> **WHAT YOU WILL DO**
Arrange the lines below as a numbered list, leaving out blank lines and the pictures.

★ ★ ★ ★

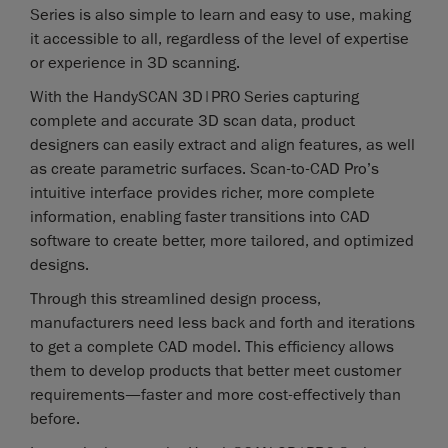
Series is also simple to learn and easy to use, making
it accessible to all, regardless of the level of expertise
or experience in 3D scanning.
With the HandySCAN 3D|PRO Series capturing
complete and accurate 3D scan data, product
designers can easily extract and align features, as well
as create parametric surfaces. Scan-to-CAD Pro’s
intuitive interface provides richer, more complete
information, enabling faster transitions into CAD
software to create better, more tailored, and optimized
designs.
Through this streamlined design process,
manufacturers need less back and forth and iterations
to get a complete CAD model. This efficiency allows
them to develop products that better meet customer
requirements—faster and more cost-effectively than
before.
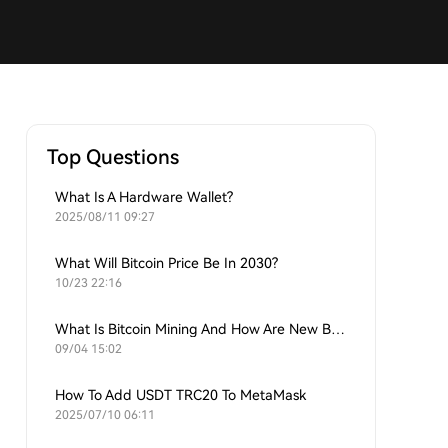
Top Questions
What Is A Hardware Wallet?
2025/08/11 09:27
What Will Bitcoin Price Be In 2030?
10/23 22:16
What Is Bitcoin Mining And How Are New Bitcoins Generated?
09/04 15:02
How To Add USDT TRC20 To MetaMask
2025/07/10 06:11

★ ★ ★ ★

> **TASK ANSWER**
1. Series is also simple to learn and easy to use, making
2. it accessible to all, regardless of the level of expertise
3. or experience in 3D scanning.
4. With the HandySCAN 3D|PRO Series capturing
5. complete and accurate 3D scan data, product
6. designers can easily extract and align features, as well
7. as create parametric surfaces. Scan-to-CAD Pro’s
8. intuitive interface provides richer, more complete
9. information, enabling faster transitions into CAD
10. software to create better, more tailored, and optimized
11. designs.
12. Through this streamlined design process,
13. manufacturers need less back and forth and iterations
14. to get a complete CAD model. This efficiency allows
15. them to develop products that better meet customer
16. requirements—faster and more cost-effectively than
17. before.
18. Top Questions
19. What Is A Hardware Wallet?
20. 2025/08/11 09:27
21. What Will Bitcoin Price Be In 2030?
22. 10/23 22:16
23. What Is Bitcoin Mining And How Are New Bitcoins Generated?
24. 09/04 15:02
25. How To Add USDT TRC20 To MetaMask
26. 2025/07/10 06:11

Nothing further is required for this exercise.